Plantings are arranged so that strips of small grains or forages are alternated with strips of row crops. Not more than half of a field can be planted to row crops. Forages or small grains slow runoff, increase infiltration, trap sediment, and provide surface cover. Ridges formed by contoured rows slow water flow and reduce erosion. Rotating the strips from grain to legumes allows nutrient-needy crops to benefit from nitrogen added to the soil by legumes. This combines the beneficial effects of contouring and crop rotation.

How it helps

  • Can protect growing crops from wind damage
  • Reduces soil erosion and protects water quality
  • May reduce fertilizer costs
  • May include energy crops as forage plantings

Planning ahead

  • Do you have a use for hay?
  • Does your crop rotation allow for alternating row crops with small grains and forages?
  • Will herbicide carryover be a problem?

Technical notes

  • Row crops need to run parallel to each other and as close to the contour as possible. A 10% variance is allowed.
  • Strip widths are based on 10-year storm event values and slope length, with strips and row crops of equal width.
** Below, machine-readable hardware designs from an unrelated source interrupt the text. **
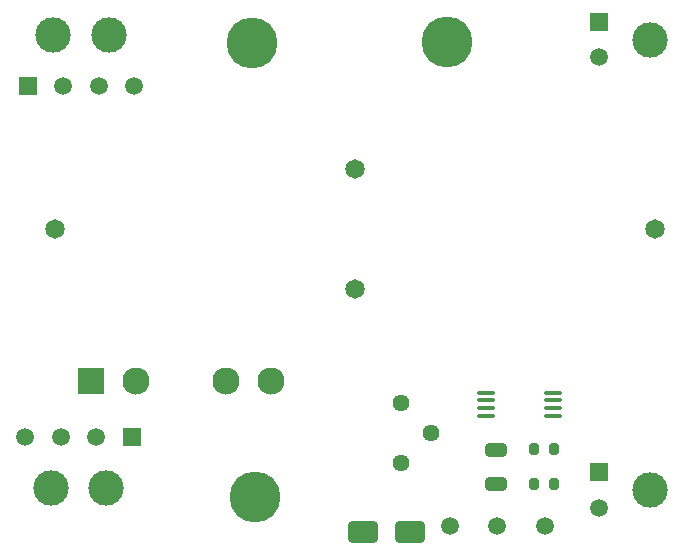
<source format=gbr>
%TF.GenerationSoftware,KiCad,Pcbnew,9.0.1-1.fc42*%
%TF.CreationDate,2025-04-27T23:47:53+08:00*%
%TF.ProjectId,discharge & time_delayforDCDC,64697363-6861-4726-9765-20262074696d,rev?*%
%TF.SameCoordinates,Original*%
%TF.FileFunction,Soldermask,Top*%
%TF.FilePolarity,Negative*%
%FSLAX46Y46*%
G04 Gerber Fmt 4.6, Leading zero omitted, Abs format (unit mm)*
G04 Created by KiCad (PCBNEW 9.0.1-1.fc42) date 2025-04-27 23:47:53*
%MOMM*%
%LPD*%
G01*
G04 APERTURE LIST*
G04 Aperture macros list*
%AMRoundRect*
0 Rectangle with rounded corners*
0 $1 Rounding radius*
0 $2 $3 $4 $5 $6 $7 $8 $9 X,Y pos of 4 corners*
0 Add a 4 corners polygon primitive as box body*
4,1,4,$2,$3,$4,$5,$6,$7,$8,$9,$2,$3,0*
0 Add four circle primitives for the rounded corners*
1,1,$1+$1,$2,$3*
1,1,$1+$1,$4,$5*
1,1,$1+$1,$6,$7*
1,1,$1+$1,$8,$9*
0 Add four rect primitives between the rounded corners*
20,1,$1+$1,$2,$3,$4,$5,0*
20,1,$1+$1,$4,$5,$6,$7,0*
20,1,$1+$1,$6,$7,$8,$9,0*
20,1,$1+$1,$8,$9,$2,$3,0*%
G04 Aperture macros list end*
%ADD10RoundRect,0.250000X-1.000000X-0.650000X1.000000X-0.650000X1.000000X0.650000X-1.000000X0.650000X0*%
%ADD11C,1.650000*%
%ADD12C,3.000000*%
%ADD13R,1.520000X1.520000*%
%ADD14C,1.520000*%
%ADD15C,1.440000*%
%ADD16RoundRect,0.200000X0.200000X0.275000X-0.200000X0.275000X-0.200000X-0.275000X0.200000X-0.275000X0*%
%ADD17RoundRect,0.250000X-0.650000X0.325000X-0.650000X-0.325000X0.650000X-0.325000X0.650000X0.325000X0*%
%ADD18C,4.300000*%
%ADD19RoundRect,0.100000X-0.637500X-0.100000X0.637500X-0.100000X0.637500X0.100000X-0.637500X0.100000X0*%
%ADD20R,2.300000X2.300000*%
%ADD21C,2.300000*%
%ADD22C,1.500000*%
G04 APERTURE END LIST*
D10*
%TO.C,D1*%
X145225000Y-126070000D03*
X149225000Y-126070000D03*
%TD*%
D11*
%TO.C,K1*%
X119150000Y-100400000D03*
X169950000Y-100400000D03*
X144550000Y-105500000D03*
X144550000Y-95300000D03*
%TD*%
D12*
%TO.C,J3*%
X123700000Y-84000000D03*
X119000000Y-84000000D03*
D13*
X116850000Y-88320000D03*
D14*
X119850000Y-88320000D03*
X122850000Y-88320000D03*
X125850000Y-88320000D03*
%TD*%
D15*
%TO.C,RV1*%
X148500000Y-120250000D03*
X151040000Y-117710000D03*
X148500000Y-115170000D03*
%TD*%
D16*
%TO.C,R2*%
X161395000Y-122000000D03*
X159745000Y-122000000D03*
%TD*%
D17*
%TO.C,C1*%
X156500000Y-119085000D03*
X156500000Y-122035000D03*
%TD*%
D18*
%TO.C,H3*%
X135825000Y-84625000D03*
%TD*%
D16*
%TO.C,R1*%
X161395000Y-119000000D03*
X159745000Y-119000000D03*
%TD*%
D18*
%TO.C,H1*%
X152325000Y-84575000D03*
%TD*%
D12*
%TO.C,J1*%
X118800000Y-122320000D03*
X123500000Y-122320000D03*
D13*
X125650000Y-118000000D03*
D14*
X122650000Y-118000000D03*
X119650000Y-118000000D03*
X116650000Y-118000000D03*
%TD*%
D19*
%TO.C,U1*%
X155637500Y-114275000D03*
X155637500Y-114925000D03*
X155637500Y-115575000D03*
X155637500Y-116225000D03*
X161362500Y-116225000D03*
X161362500Y-115575000D03*
X161362500Y-114925000D03*
X161362500Y-114275000D03*
%TD*%
D20*
%TO.C,MOSFET1*%
X122190000Y-113250000D03*
D21*
X126000000Y-113250000D03*
X133620000Y-113250000D03*
X137430000Y-113250000D03*
%TD*%
D22*
%TO.C,TP2*%
X160625000Y-125525000D03*
%TD*%
D12*
%TO.C,J6*%
X169574200Y-84380000D03*
D13*
X165254200Y-82880000D03*
D14*
X165254200Y-85880000D03*
%TD*%
D22*
%TO.C,TP3*%
X152625000Y-125525000D03*
%TD*%
%TO.C,TP1*%
X156625000Y-125525000D03*
%TD*%
D18*
%TO.C,H2*%
X136075000Y-123075000D03*
%TD*%
D12*
%TO.C,J5*%
X169574200Y-122500000D03*
D13*
X165254200Y-121000000D03*
D14*
X165254200Y-124000000D03*
%TD*%
M02*

</source>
Correction strips that vary in width may be needed.
  • Where contours are too sharp to keep machinery aligned, establish turn strips on ridge points wide enough to maneuver equipment.
  • Strip widths may be adjusted downward to accommodate your equipment width for even rounds.
  • Stripcropping is not as effective if crop strips become too wide, especially on steep slopes.

Maintenance

  • Keep strip widths consistent from year to year.
  • If hay crop fails or is winter-killed, a conservation planner may be able to help you make adjustments in the rotation schedule.